Martin Luther King, Jr. lies at the feet of civil-rights activists pointing in the direction of his assassin. Photo by Joseph Louw.

Theatrice Bailey cleans MLK’s blood from the balcony in front of room 307. Photos by Henry Groskinsky

Theatrice Bailey cleans MLK’s blood from the balcony in front of room 307. Photos by Henry Groskinsky

Prior to that the Lorraine Motel had a rich history and served as a hub for African-Americans visiting Memphis.   Dr. King and Ralph Abernathy stayed in room 306 so often it had been nicknamed The King-Abernathy Suite.  In 1945, Walter Bailey bought the Marquette Hotel and renamed it after his wife, Lorraine. The Marquette had been an all-white establishment but under Baileys’ ownership, the Lorraine Motel became a safe haven for black travelers in Memphis. The motel was listed in “The Negro Motorist Green Book,” a compilation of hotels, restaurants, gas stations, beauty parlors, barber shops, and other businesses that were friendly to African-Americans during the Jim Crow era. Given the motel’s proximity to Beale Street and Stax Records, black songwriters and musicians would stay at the Lorraine while they were recording in Memphis. Countless songs including In the Midnight Hour and Knock on Wood, were written at the motel.  Negro League baseball players, the Harlem Globetrotters, Ray Charles, Otis Redding, Ethel Waters, Cab Calloway, Count Basie, Aretha Franklin, Louis Armstrong, Isaac Hayes, Booker T. and the MGs, Sarah Vaughan, and Nat King Cole were among the luminaries the Lorraine hosted.

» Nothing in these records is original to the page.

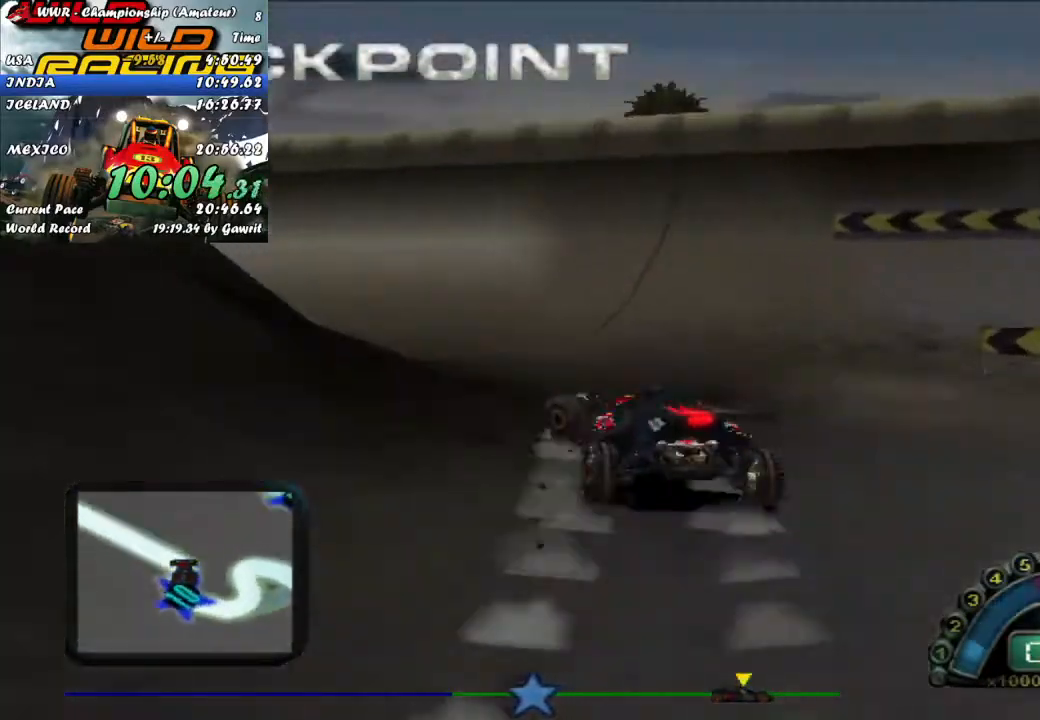
{"buttons": ["R2"], "left_stick": "right", "events": [[367, "left_stick", "center"], [383, "R2", "down"], [433, "left_stick", "right"]]}
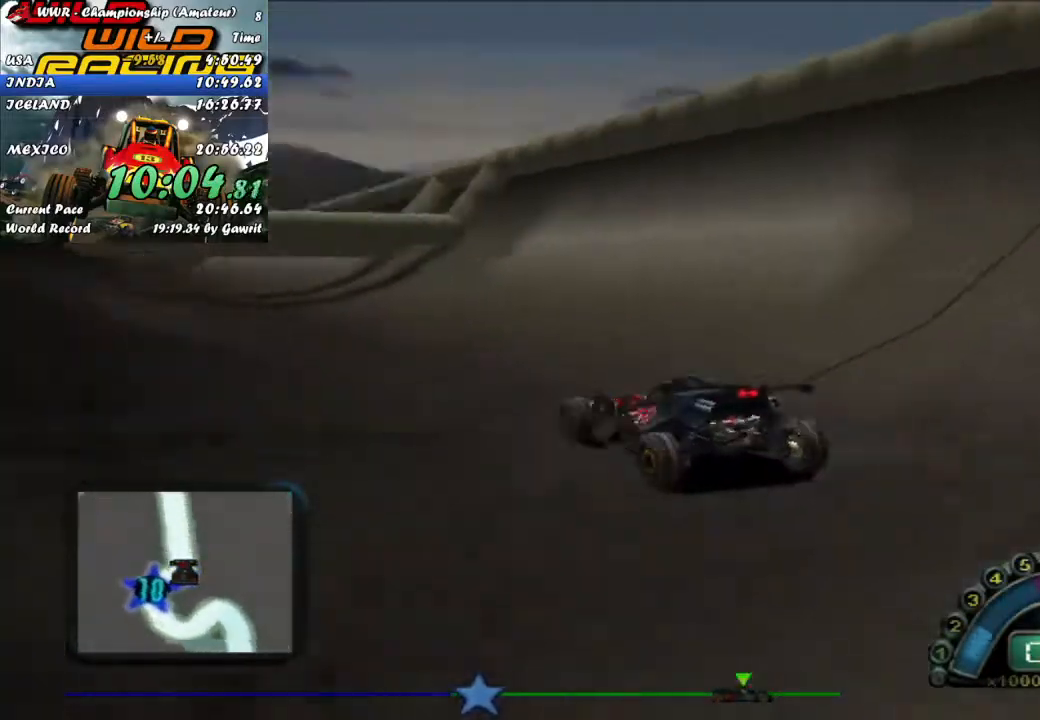
{"buttons": ["R2"], "left_stick": "center", "events": [[233, "left_stick", "left"], [467, "left_stick", "center"]]}
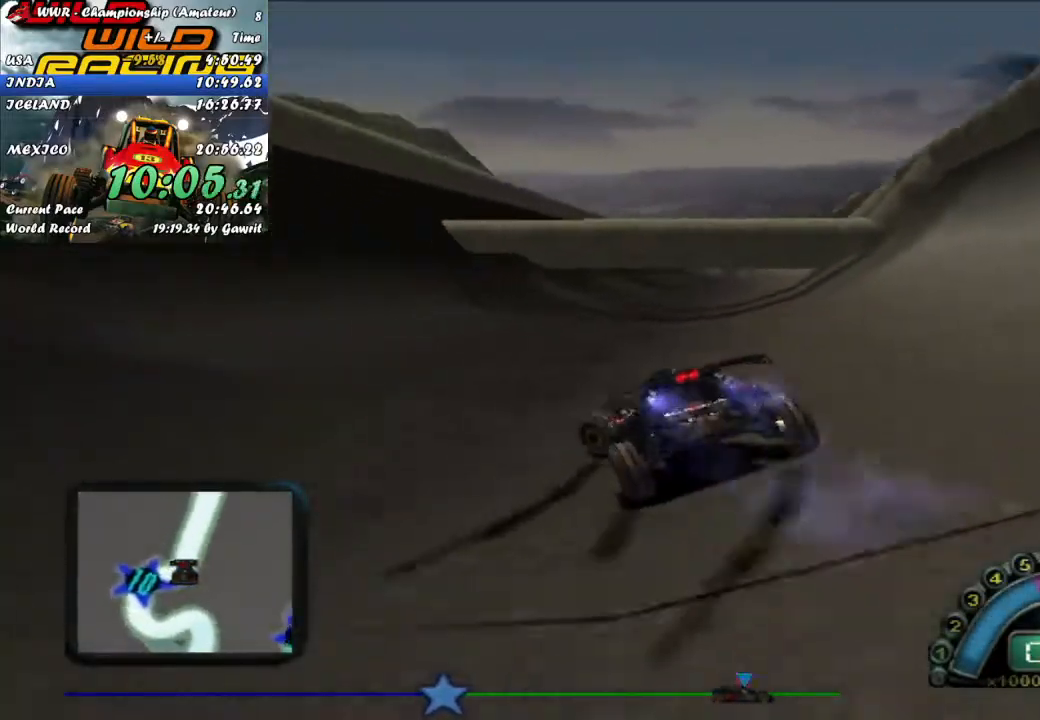
{"buttons": ["R2"], "left_stick": "left", "events": [[50, "left_stick", "right"], [400, "left_stick", "center"], [500, "left_stick", "left"]]}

When the Lorraine still functioned as a motel Jacqueline Smith worked at the front desk and resided there.  Smith was the Lorraine’s last resident and when evicted to make way for the museum she took up residence on Mulberry Street in front of the motel where she presently remains in daily protest.

Smith believes that Memphis, which she sites as the second most segregated city in America, would better serve the teachings of Dr. King if they addressed the problems of the homeless such as hunger, drug addiction and crime rather than displacing people from the few affordable shelters in the area (in 2002 the museum displaced more people with the acquisition the boarding house across the street where it is believed Ray made the fatal shot).

Rather than looking to the future and addressing it’s needs, Smith takes the stance that Memphis prefers to look to the past and is content to capitalize on two dead men, Elvis Presley and MLK.  Smith, an outspoken MLK supporter considers the museum a “tourist trap” that doesn’t honor King’s teachings the way he would have wished.

The irony that Smith is exercising her civil right to protest a Civil Rights Museum was not lost on me.  It occurs to me that her protest over the years has become an exhibit of sorts for the “tourist trap” she disdains.  Her protest is active and displays the very commitment to cause that the museum was built to celebrate.  Perhaps one day, along with Nat TurnerHarriet TubmanJohn BrownEmmett TillFannie Lou HamerRosa Parks, Malcolm X and MLK there will be a display to celebrate the spirit of Jacqueline Smith, whom for years exercised her right to be heard as a voice for the disenfranchised.

Smith’s call for a boycott has gone largely unheeded despite the growing success of the museum in the midst of a $26 million renovation. Smith is unwavering in her commitment to her cause and is comforted by T.S. Eliot’s thoughts on the matter: “If we take the widest and wisest view of a Cause, there is no such thing as a Lost Cause, because there is no such thing as a Gained Cause. We fight for lost causes because we know that our defeat and dismay may be the preface to our successors’ victory, though that victory itself will be temporary; we fight rather to keep something alive than in the expectation that it will triumph.”

Whether you agree or disagree with Jacqueline Smith her commitment is admirable and she poses an interesting question, what would the cultural landscape of Memphis be without it’s Kings – Elvis, Martin and B.B.?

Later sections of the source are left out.